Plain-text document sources
+ + +
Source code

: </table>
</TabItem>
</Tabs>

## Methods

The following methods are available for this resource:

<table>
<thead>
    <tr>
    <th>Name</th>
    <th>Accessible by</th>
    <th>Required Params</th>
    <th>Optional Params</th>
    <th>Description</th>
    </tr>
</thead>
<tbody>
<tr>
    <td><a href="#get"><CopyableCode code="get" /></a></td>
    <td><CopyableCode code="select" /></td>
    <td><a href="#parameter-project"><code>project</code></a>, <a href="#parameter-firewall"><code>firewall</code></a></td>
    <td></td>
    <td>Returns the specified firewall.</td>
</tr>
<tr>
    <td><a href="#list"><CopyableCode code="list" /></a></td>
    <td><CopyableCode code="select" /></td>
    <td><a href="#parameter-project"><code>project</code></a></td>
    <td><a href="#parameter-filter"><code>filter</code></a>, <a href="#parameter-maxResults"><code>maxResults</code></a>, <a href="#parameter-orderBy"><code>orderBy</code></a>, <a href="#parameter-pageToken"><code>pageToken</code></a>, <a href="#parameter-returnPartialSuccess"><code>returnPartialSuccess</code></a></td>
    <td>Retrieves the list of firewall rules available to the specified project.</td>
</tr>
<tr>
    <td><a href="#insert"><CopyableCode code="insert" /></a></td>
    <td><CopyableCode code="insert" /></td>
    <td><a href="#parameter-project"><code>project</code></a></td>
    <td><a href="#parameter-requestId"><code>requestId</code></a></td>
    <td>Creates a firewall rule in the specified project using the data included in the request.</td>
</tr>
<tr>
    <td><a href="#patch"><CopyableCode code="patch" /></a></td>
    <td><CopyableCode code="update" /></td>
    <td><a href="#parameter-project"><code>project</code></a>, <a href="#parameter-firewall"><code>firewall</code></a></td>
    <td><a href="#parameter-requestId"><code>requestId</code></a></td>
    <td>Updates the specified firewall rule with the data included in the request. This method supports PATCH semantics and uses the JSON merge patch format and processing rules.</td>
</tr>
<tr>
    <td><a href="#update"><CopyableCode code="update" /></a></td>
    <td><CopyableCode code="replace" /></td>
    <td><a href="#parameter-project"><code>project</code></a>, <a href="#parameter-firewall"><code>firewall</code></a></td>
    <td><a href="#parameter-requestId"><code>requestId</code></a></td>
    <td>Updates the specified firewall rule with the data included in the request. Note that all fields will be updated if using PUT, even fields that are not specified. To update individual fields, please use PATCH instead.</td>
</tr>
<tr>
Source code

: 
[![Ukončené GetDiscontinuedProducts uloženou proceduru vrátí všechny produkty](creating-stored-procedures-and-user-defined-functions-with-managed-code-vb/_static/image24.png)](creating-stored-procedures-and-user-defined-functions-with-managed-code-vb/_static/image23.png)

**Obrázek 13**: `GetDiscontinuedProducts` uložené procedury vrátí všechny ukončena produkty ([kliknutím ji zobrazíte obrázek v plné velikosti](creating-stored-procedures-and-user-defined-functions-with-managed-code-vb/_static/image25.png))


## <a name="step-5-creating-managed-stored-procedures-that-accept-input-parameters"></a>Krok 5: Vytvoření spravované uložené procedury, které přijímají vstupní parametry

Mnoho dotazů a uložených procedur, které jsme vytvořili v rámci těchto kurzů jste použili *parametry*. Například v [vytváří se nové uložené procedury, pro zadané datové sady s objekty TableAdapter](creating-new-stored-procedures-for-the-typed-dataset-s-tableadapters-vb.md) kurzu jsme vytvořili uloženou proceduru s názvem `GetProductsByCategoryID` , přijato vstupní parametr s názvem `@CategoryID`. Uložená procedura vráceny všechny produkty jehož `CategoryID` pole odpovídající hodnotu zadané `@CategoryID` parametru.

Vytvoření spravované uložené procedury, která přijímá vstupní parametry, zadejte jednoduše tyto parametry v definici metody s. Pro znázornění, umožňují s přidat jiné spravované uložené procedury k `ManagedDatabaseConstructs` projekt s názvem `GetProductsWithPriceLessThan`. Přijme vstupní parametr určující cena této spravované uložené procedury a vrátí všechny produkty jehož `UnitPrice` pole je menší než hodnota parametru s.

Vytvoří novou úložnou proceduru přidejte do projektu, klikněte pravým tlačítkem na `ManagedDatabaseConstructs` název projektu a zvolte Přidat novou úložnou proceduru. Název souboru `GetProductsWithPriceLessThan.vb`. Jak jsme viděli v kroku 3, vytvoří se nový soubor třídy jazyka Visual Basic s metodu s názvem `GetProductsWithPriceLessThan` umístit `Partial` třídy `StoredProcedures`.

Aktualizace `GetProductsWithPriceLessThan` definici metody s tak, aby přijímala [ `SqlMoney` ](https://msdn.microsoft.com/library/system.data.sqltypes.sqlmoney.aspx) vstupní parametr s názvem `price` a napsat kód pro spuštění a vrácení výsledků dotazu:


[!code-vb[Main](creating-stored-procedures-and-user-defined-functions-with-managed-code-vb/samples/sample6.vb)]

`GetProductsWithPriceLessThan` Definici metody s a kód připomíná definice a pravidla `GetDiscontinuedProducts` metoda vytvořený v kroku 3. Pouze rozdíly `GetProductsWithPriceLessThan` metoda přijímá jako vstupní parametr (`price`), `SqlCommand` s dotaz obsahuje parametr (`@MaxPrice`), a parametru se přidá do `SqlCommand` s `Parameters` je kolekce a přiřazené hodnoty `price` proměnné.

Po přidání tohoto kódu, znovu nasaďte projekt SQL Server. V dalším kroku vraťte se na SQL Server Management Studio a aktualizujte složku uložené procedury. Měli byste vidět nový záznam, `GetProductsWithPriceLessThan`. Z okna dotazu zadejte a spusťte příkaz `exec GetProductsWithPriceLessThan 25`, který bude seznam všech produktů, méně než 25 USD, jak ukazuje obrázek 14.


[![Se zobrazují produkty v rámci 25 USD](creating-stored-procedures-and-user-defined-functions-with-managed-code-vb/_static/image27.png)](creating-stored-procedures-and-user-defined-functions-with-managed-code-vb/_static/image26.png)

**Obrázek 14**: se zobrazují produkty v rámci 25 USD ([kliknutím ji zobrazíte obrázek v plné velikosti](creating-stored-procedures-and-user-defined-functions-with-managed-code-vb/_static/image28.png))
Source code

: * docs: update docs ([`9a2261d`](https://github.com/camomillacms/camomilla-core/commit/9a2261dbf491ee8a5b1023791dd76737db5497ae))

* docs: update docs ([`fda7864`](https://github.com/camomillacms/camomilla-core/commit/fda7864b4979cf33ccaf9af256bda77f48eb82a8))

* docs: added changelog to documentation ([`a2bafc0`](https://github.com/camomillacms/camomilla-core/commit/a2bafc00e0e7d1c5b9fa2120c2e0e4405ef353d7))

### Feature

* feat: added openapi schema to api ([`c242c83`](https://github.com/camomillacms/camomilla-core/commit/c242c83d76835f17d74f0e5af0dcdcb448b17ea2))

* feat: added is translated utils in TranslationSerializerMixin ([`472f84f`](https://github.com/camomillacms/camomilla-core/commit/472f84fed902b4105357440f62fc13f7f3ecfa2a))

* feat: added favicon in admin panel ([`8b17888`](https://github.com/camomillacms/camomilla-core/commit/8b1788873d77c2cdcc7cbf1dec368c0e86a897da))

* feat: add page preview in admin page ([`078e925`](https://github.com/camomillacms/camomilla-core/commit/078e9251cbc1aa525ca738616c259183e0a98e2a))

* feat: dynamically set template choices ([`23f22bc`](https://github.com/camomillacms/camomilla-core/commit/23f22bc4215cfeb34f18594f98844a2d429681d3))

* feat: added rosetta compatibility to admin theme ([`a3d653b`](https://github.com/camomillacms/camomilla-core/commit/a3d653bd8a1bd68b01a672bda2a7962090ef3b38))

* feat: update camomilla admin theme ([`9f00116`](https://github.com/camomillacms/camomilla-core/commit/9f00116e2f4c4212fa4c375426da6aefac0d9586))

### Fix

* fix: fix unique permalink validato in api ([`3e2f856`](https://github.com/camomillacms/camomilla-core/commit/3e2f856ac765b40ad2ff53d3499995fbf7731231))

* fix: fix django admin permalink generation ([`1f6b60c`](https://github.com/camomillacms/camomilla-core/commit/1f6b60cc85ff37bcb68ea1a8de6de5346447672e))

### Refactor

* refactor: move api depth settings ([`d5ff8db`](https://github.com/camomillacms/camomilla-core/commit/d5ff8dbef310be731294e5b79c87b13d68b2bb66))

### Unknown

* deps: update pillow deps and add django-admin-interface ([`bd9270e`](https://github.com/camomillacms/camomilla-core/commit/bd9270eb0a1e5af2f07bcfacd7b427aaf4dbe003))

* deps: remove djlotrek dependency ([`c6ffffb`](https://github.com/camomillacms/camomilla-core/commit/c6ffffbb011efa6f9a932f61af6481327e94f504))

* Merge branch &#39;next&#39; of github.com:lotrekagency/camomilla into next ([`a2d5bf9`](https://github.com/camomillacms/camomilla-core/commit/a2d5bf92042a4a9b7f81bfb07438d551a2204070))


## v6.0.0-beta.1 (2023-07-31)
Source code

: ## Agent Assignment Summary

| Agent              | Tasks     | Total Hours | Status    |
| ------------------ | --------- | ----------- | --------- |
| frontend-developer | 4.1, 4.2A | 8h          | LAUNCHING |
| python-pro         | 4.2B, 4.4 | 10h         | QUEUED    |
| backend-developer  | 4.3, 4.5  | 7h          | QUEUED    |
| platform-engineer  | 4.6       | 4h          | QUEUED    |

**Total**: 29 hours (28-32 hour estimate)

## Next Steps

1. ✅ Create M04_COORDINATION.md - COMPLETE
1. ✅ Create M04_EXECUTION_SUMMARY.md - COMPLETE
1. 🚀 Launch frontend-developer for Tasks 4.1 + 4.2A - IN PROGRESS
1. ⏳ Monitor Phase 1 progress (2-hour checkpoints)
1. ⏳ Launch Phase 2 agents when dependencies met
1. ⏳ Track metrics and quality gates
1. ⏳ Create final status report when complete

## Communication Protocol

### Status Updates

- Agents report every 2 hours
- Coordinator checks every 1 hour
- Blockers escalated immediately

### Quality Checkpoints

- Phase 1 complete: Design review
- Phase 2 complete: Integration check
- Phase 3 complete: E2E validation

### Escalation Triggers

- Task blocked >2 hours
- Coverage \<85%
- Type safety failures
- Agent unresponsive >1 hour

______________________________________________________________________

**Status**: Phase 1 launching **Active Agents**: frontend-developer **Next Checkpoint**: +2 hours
+ + +
* **TASK**
Pull out every line of the records above that contains the string "using". Treat uppercase and lowercase as different.

* **TASK SOLUTION**
    <td>Creates a firewall rule in the specified project using the data included in the request.</td>
    <td>Updates the specified firewall rule with the data included in the request. Note that all fields will be updated if using PUT, even fields that are not specified. To update individual fields, please use PATCH instead.</td>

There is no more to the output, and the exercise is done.